Work instructions: Rewrite everything from the line containing "Page size: 1500x1125." down to the end of the material, replacing "layout element" with "page element" and leaving all else unchanged.

[Spatial annotation records]
---------------

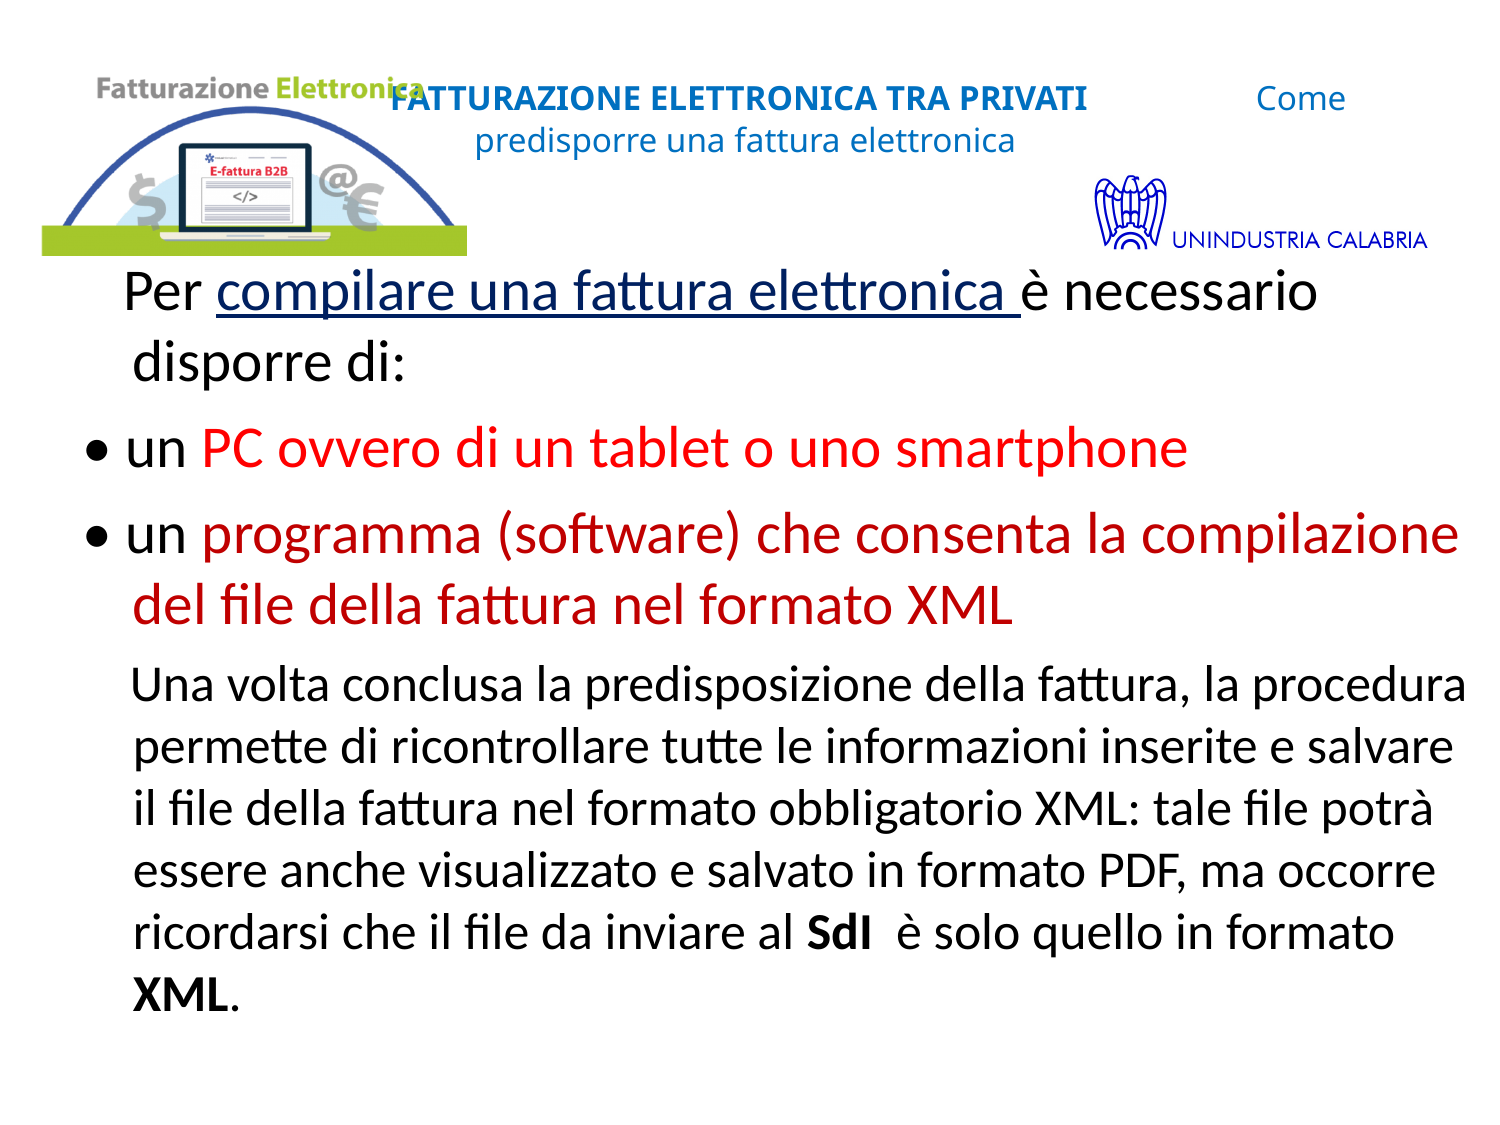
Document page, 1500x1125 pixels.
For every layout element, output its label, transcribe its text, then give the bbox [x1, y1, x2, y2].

title FATTURAZIONE ELETTRONICA TRA PRIVATI Come predisporre una fattura elettronica [75, 45, 1426, 233]
picture [41, 66, 467, 256]
picture [1092, 172, 1429, 251]
list Per compilare una fattura elettronica è necessario disporre di: • un PC ovvero di un tablet o uno smartphone • un programma (software) che consenta la compilazione del file della fattura nel formato XML Una volta conclusa la predisposizione della fattura, la procedura permette di ricontrollare tutte le informazioni inserite e salvare il file della fattura nel formato obbligatorio XML: tale file potrà essere anche visualizzato e salvato in formato PDF, ma occorre ricordarsi che il file da inviare al SdI è solo quello in formato XML. [17, 243, 1500, 1035]
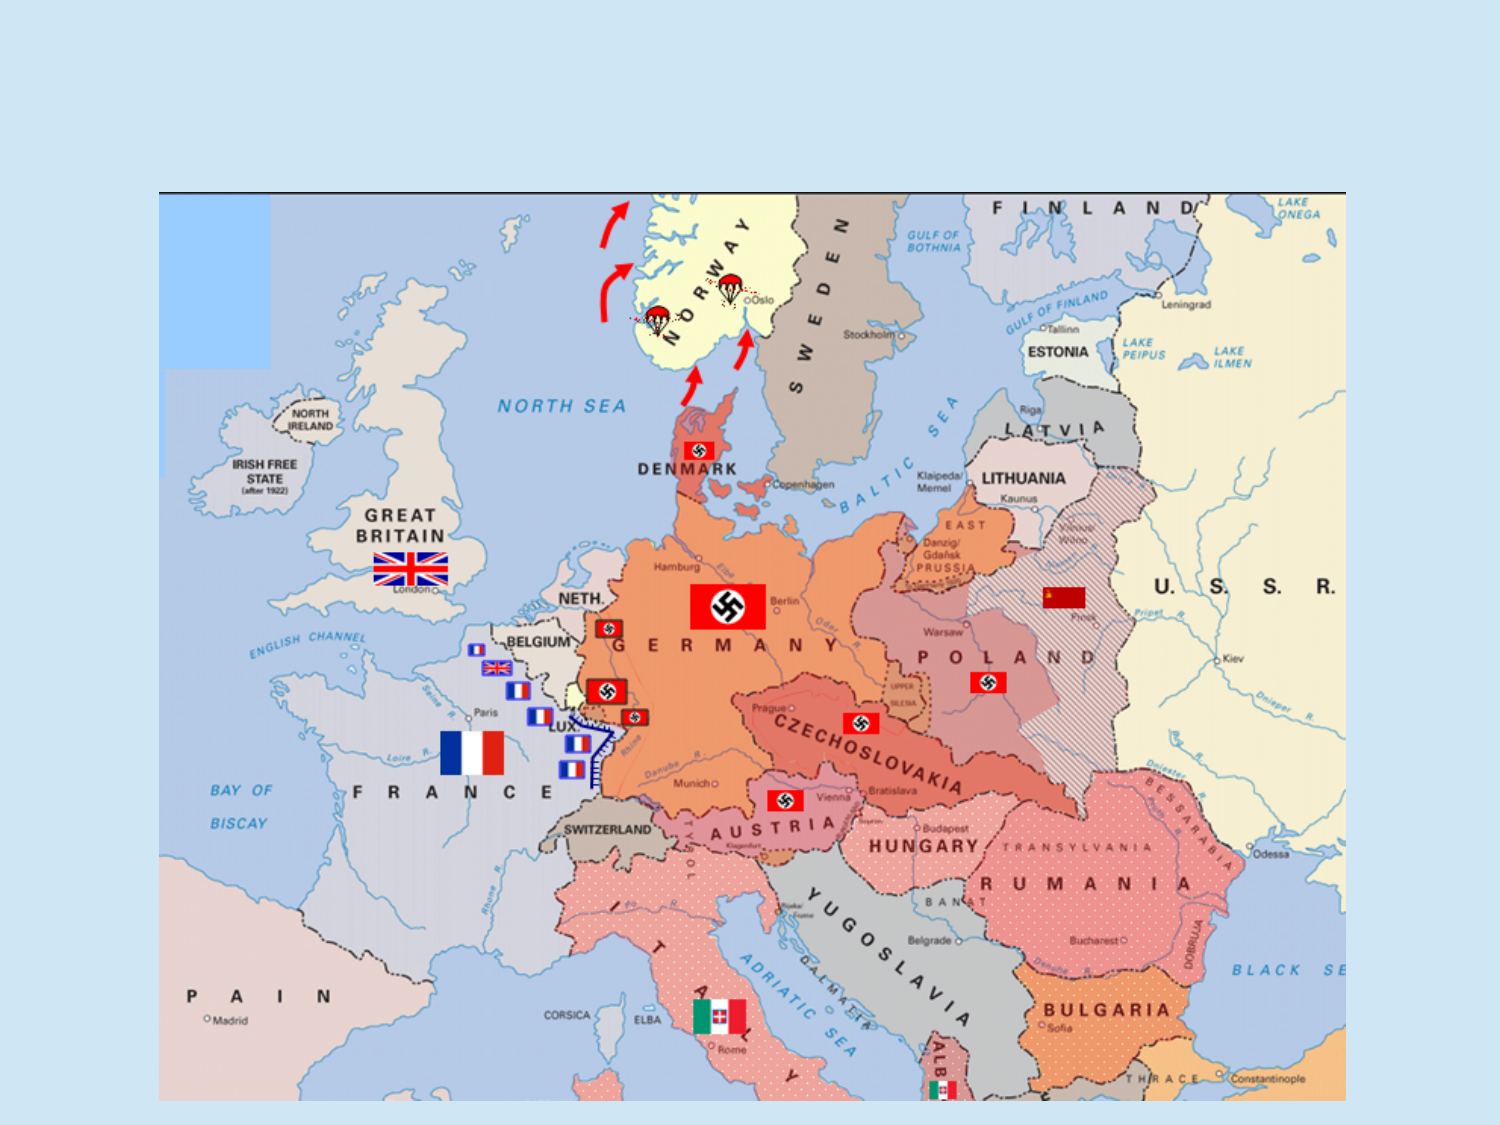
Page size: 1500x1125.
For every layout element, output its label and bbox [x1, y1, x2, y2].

picture [159, 192, 1346, 1101]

---------------

Solution to this task:
Page size: 1500x1125.
For every page element, output its label and bbox [x1, y1, x2, y2].

picture [159, 192, 1346, 1101]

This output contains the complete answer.